What does effective platform engineering look like in a highly regulated environment such as banking and financial services?
The platform has to answer a regulator's question before it is asked. What was deployed? When? By whom? What validations ran before it reached production?
Early in my platform work, I had a release that cleared every quality gate, tests ran, coverage thresholds were met and the pipeline went green. It was stopped anyway because the test execution logs were not stored in a format that satisfied the audit requirement. The capability was there. The evidence trail was not. That incident changed how I design permanently. I now ensure every automation workflow captures logs, inputs, outputs and decision points in a structured, reviewable format. Traceability is a first-class requirement from day one, not something retrofitted after a compliance review.

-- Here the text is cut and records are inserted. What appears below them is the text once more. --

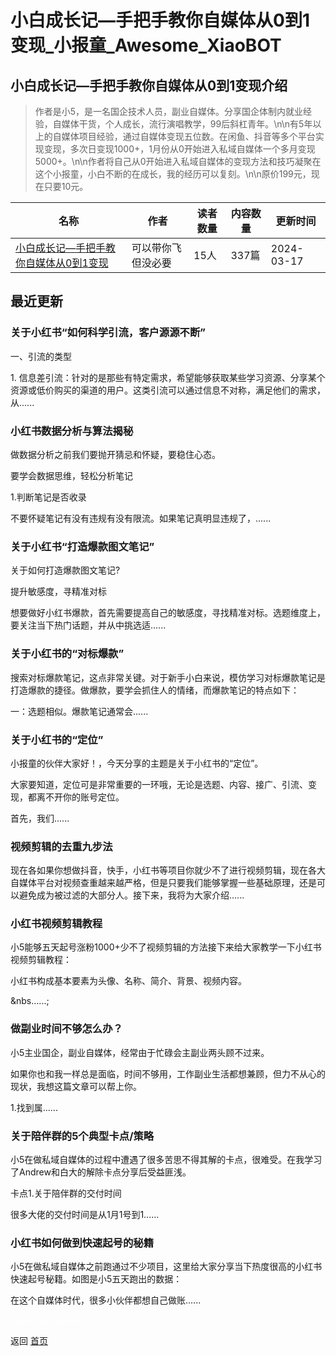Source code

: # 小白成长记—手把手教你自媒体从0到1变现_小报童_Awesome_XiaoBOT

## 小白成长记—手把手教你自媒体从0到1变现介绍
> 作者是小5，是一名国企技术人员，副业自媒体。分享国企体制内就业经验，自媒体干货，个人成长，流行演唱教学，99后斜杠青年。\n\n有5年以上的自媒体项目经验，通过自媒体变现五位数。在闲鱼、抖音等多个平台实现变现，多次日变现1000+，1月份从0开始进入私域自媒体一个多月变现5000+。\n\n作者将自己从0开始进入私域自媒体的变现方法和技巧凝聚在这个小报童，小白不断的在成长，我的经历可以复刻。\n\n原价199元，现在只要10元。  
  


|名称|作者|读者数量|内容数量|更新时间|
|---|---|---|---|---|
|[小白成长记—手把手教你自媒体从0到1变现](https://xiaobot.net/p/xiao5?refer=0b133df9-27dc-423b-8101-639049001c13)|可以带你飞但没必要|15人|337篇|2024-03-17|

## 最近更新
### 关于小红书“​如何科学引流，客户源源不断”

一、引流的类型

1\.
信息差引流：针对的是那些有特定需求，希望能够获取某些学习资源、分享某个资源或低价购买的渠道的用户。这类引流可以通过信息不对称，满足他们的需求，从......

### 小红书数据分析与算法揭秘

做数据分析之前我们要抛开猜忌和怀疑，要稳住心态。

要学会数据思维，轻松分析笔记

1.判断笔记是否收录

不要怀疑笔记有没有违规有没有限流。如果笔记真明显违规了，......

### 关于小红书“打造爆款图文笔记”

关于如何打造爆款图文笔记?

提升敏感度，寻精准对标

想要做好小红书爆款，首先需要提高自己的敏感度，寻找精准对标。选题维度上，要关注当下热门话题，并从中挑选适......

### 关于小红书的“对标爆款”

搜索对标爆款笔记，这点非常关键。对于新手小白来说，模仿学习对标爆款笔记是打造爆款的捷径。做爆款，要学会抓住人的情绪，而爆款笔记的特点如下：

一：选题相似。爆款笔记通常会......

### 关于小红书的“定位”

小报童的伙伴大家好！，今天分享的主题是关于小红书的“定位”。

大家要知道，定位可是非常重要的一环哦，无论是选题、内容、接广、引流、变现，都离不开你的账号定位。

首先，我们......

### 视频剪辑的去重九步法

现在各如果你想做抖音，快手，小红书等项目你就少不了进行视频剪辑，现在各大自媒体平台对视频查重越来越严格，但是只要我们能够掌握一些基础原理，还是可以避免成为被过滤的大部分人。接下来，我将为大家介绍......

### 小红书视频剪辑教程

小5能够五天起号涨粉1000+少不了视频剪辑的方法接下来给大家教学一下小红书视频剪辑教程：

小红书构成基本要素为头像、名称、简介、背景、视频内容。

&nbs......;

### 做副业时间不够怎么办？

小5主业国企，副业自媒体，经常由于忙碌会主副业两头顾不过来。

如果你也和我一样总是面临，时间不够用，工作副业生活都想兼顾，但力不从心的现状，我想这篇文章可以帮上你。

1.找到属......

### 关于陪伴群的5个典型卡点/策略

小5在做私域自媒体的过程中遭遇了很多苦思不得其解的卡点，很难受。在我学习了Andrew和白大的解除卡点分享后受益匪浅。

卡点1.关于陪伴群的交付时间

很多大佬的交付时间是从1月1号到1......

### 小红书如何做到快速起号的秘籍

小5在做私域自媒体之前跑通过不少项目，这里给大家分享当下热度很高的小红书快速起号秘籍。如图是小5五天跑出的数据：

在这个自媒体时代，很多小伙伴都想自己做账......


<a href="https://github.com/Reno9527/awesome-xiaobot" style="color: white; text-decoration: none;">awesome-xiaobot</a>

返回 [首页](../README.md)
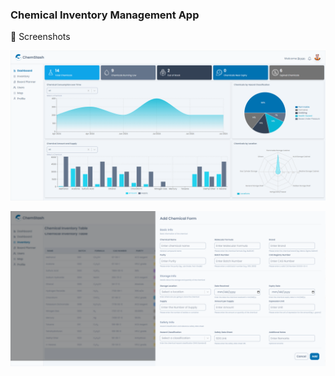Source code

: ### Chemical Inventory Management App

📸 Screenshots

![chemstash-screenshot-1](ChemStashScreenShot1.png)

![chemstash-screenshot-2](ChemStashScreenShot2.png)
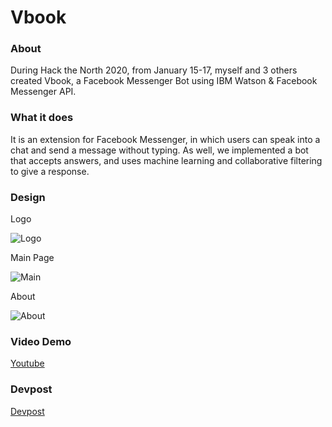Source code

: # Vbook

### About
During Hack the North 2020, from January 15-17, myself and 3 others created Vbook, a Facebook Messenger Bot using IBM Watson & Facebook Messenger API.

### What it does

It is an extension for Facebook Messenger, in which users can speak into a chat and send a message without typing. As well, we implemented a bot that accepts answers, and uses machine learning and collaborative filtering to give a response.

### Design

Logo

![Logo](https://github.com/oliverkpan/Vbook/blob/main/images/vbook.jpg?raw=true)

Main Page

![Main](https://github.com/oliverkpan/Vbook/blob/main/images/vbook2.jpg?raw=true)

About

![About](https://github.com/oliverkpan/Vbook/blob/main/images/vbook3.jpg?raw=true)

### Video Demo
[Youtube](https://www.youtube.com/watch?v=YXhGg20rh3o&t=1s)

### Devpost

[Devpost](https://devpost.com/software/vbook-3tkh8x)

Effective platform engineering here also means risk and compliance teams are design partners, not downstream reviewers. The institutions that do this well end up with platforms that are both faster to use and easier to audit, because the compliance path and the delivery path are the same path.
Your research work has received recognition from global institutions and researchers. How do you bridge the gap between academic research and real-world engineering challenges?
The research grows directly out of production problems. While building the data quality dashboard platform, I kept hitting a question that existing literature did not answer well: how do you make quality signals meaningful to non-engineers at enterprise scale? I worked through it, published the findings and that paper has since been cited by researchers at Delft University of Technology, institutions across China and others across fifteen countries. But the more important outcome was that the design patterns I developed for the paper became the foundation for how I structured quality reporting across the platform itself. The research and the engineering fed each other directly.
As a practitioner, I am accountable for systems that run in production under load in regulated environments. I cannot theorize around a failure, I have to fix it. The research pushes me to evaluate whether the failures I encounter reflect broader, generalizable patterns. That combination produces reusable solutions with documented reasoning behind them, not one-off fixes and not just theory. I have over 100 citations from researchers across fifteen countries and that reach consistently tells me the problems I am solving inside one institution are problems the global research community recognizes as important.
Looking ahead, what technology trends do you believe will have the biggest impact on enterprise software development and platform engineering over the next five years
The thing I am watching most closely is AI moving from something that helps individual developers to something that sits inside the delivery pipeline itself. In the platforms I run I am already working through early versions of this. AI-assisted test generation, predictive failure analysis, automated coverage decisions. It works, but it creates a question I do not think the industry has answered yet: how do you audit a system that is partly generating itself, at enterprise scale, inside a regulated institution? That is something I am actively designing around right now.
The London 2012 experience comes back to me when I think about where this is heading. Those systems had to be correct before they went live. There was no patching it during the opening ceremony. AI in the pipeline raises the same question at a much larger scale and with far less transparency about why decisions were made. The institutions that work out governance early will have a real advantage. The ones that leave it for later will find out why that was a mistake.